→ **Extrait du document**:
Qu’est-ce qui différencie les attestants et un groupe tel que l’UNEPREF ? [Henri]

L’UNEPREF n’est pas un « groupe » ! Cet acronyme désigne l’Union Nationale des Eglises Protestantes Réformées Evangéliques de France (c’est un peu long… respirez !), une union d’Eglises s’appelant auparavant « Eglises Réformées Evangéliques Indépendantes ». Elles regroupent une quarantaine d’Eglises locales qui n’avaient pas souhaité rejoindre l’unité des Eglises réformées en 1938, d’où cet ancien nom, et d’autres qui les ont rejointes depuis. Avant 1938, en effet, il existait plusieurs unions d’Eglises Réformées en France, séparées essentiellement pour des raisons doctrinales.

Les Attestants pour leur part ne sont pas une Eglise mais un « groupe », un mouvement qui a trouvé place au sein d’une autre union d’Eglises protestantes, l’Eglise Protestante Unie de France. l’EPREF et l’EPUdF sont toutes deux membres de la Fédération Protestante de France (qui regroupe d’autres unions d’Eglises d’ailleurs) et partagent des services communs, comme le service protestant de Mission (DEFAP). Ces différences de dénominations n’empêchent bien sûr pas que l’on partage des convictions communes, entre protestants.

Je pense que dans le Royaume de Dieu tous ces sigles et étiquettes n’auront plus cours… Mais c’est une autre question !

 

 

Se remarier après un divorce est-il accepté par la foi chrétienne ? [Takpa]

La foi chrétienne n’est pas une instance qui autoriserait ou défendrait telle ou telle pratique, elle est d’abord confiance en Dieu et en sa Parole. Il est vrai que notre maître, Jésus, s’exprime sur le divorce sans complaisance, qualifiant même d’adultère celui / celle qui renvoie son conjoint pour contracter une nouvelle union. A son époque, la loi de Dieu, telle que l’interprétaient ses spécialistes, autorisait en effet un mari à renvoyer son épouse pour des motifs parfois très futiles. Jésus rappelle alors (voir notamment Marc 10,2-12, et Matthieu 19,1-12) que l’union du couple est un don de Dieu, et il ajoute que si la loi de Moïse envisage le divorce, c’est à cause de la dureté du coeur humain. Il conclut : « que l’homme ne sépare pas ce que Dieu a uni ».

→ **Exercices à traiter**:
(1) Recopiez fidèlement le passage du texte qui s'ouvre sur les mots contenant « L’UNEPREF n’est pas » et se clôt sur « des raisons doctrinales. ».
(2) Repérez, s'il vous plaît, chaque ligne des entrées où figure la chaîne « India », en respectant la casse, et recopiez-la.
Le texte et les entrées ne proviennent pas de la même source.

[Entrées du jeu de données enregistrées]
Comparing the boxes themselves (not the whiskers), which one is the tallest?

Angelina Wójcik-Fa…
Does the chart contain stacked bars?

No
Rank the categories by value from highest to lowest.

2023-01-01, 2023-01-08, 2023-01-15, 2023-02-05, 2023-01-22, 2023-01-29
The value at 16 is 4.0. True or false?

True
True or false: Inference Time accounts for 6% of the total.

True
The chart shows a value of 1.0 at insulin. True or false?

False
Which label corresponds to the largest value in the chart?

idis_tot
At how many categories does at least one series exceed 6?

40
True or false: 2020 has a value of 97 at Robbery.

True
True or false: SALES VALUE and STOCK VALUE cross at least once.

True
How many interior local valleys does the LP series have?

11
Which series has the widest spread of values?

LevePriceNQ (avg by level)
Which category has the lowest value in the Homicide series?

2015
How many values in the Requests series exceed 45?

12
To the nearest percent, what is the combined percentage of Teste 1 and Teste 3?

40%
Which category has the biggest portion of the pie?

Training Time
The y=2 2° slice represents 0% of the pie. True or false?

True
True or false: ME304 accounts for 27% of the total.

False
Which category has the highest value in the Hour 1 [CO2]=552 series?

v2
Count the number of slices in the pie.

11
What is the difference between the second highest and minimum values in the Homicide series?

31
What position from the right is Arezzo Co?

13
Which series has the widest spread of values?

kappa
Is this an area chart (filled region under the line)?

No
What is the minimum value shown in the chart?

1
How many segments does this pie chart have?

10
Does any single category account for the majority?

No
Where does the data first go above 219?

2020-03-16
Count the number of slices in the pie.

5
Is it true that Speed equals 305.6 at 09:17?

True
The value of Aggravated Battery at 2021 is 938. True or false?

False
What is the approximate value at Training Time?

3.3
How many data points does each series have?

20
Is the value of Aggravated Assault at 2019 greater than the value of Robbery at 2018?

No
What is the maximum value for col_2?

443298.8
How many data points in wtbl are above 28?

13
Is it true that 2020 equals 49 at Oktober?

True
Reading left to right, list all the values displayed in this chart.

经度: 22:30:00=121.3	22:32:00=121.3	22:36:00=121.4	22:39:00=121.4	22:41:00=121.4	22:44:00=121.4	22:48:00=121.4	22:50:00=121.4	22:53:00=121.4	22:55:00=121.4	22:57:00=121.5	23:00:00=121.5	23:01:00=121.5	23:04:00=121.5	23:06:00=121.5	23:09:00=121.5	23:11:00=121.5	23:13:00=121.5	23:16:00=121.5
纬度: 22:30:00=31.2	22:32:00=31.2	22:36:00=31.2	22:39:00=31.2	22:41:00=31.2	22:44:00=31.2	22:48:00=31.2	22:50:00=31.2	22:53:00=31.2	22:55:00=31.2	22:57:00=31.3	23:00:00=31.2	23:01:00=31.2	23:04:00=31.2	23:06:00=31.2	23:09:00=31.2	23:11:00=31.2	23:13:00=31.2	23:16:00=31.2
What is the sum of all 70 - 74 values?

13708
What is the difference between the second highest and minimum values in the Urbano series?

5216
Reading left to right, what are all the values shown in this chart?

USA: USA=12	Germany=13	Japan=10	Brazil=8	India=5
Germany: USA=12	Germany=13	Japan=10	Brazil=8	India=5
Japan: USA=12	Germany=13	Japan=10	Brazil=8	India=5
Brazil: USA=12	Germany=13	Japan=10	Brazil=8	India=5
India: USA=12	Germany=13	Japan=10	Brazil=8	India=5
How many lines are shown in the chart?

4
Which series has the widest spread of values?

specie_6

→ **Corrigés**:
(1)
L’UNEPREF n’est pas un « groupe » ! Cet acronyme désigne l’Union Nationale des Eglises Protestantes Réformées Evangéliques de France (c’est un peu long… respirez !), une union d’Eglises s’appelant auparavant « Eglises Réformées Evangéliques Indépendantes ». Elles regroupent une quarantaine d’Eglises locales qui n’avaient pas souhaité rejoindre l’unité des Eglises réformées en 1938, d’où cet ancien nom, et d’autres qui les ont rejointes depuis. Avant 1938, en effet, il existait plusieurs unions d’Eglises Réformées en France, séparées essentiellement pour des raisons doctrinales.

(2)
USA: USA=12	Germany=13	Japan=10	Brazil=8	India=5
Germany: USA=12	Germany=13	Japan=10	Brazil=8	India=5
Japan: USA=12	Germany=13	Japan=10	Brazil=8	India=5
Brazil: USA=12	Germany=13	Japan=10	Brazil=8	India=5
India: USA=12	Germany=13	Japan=10	Brazil=8	India=5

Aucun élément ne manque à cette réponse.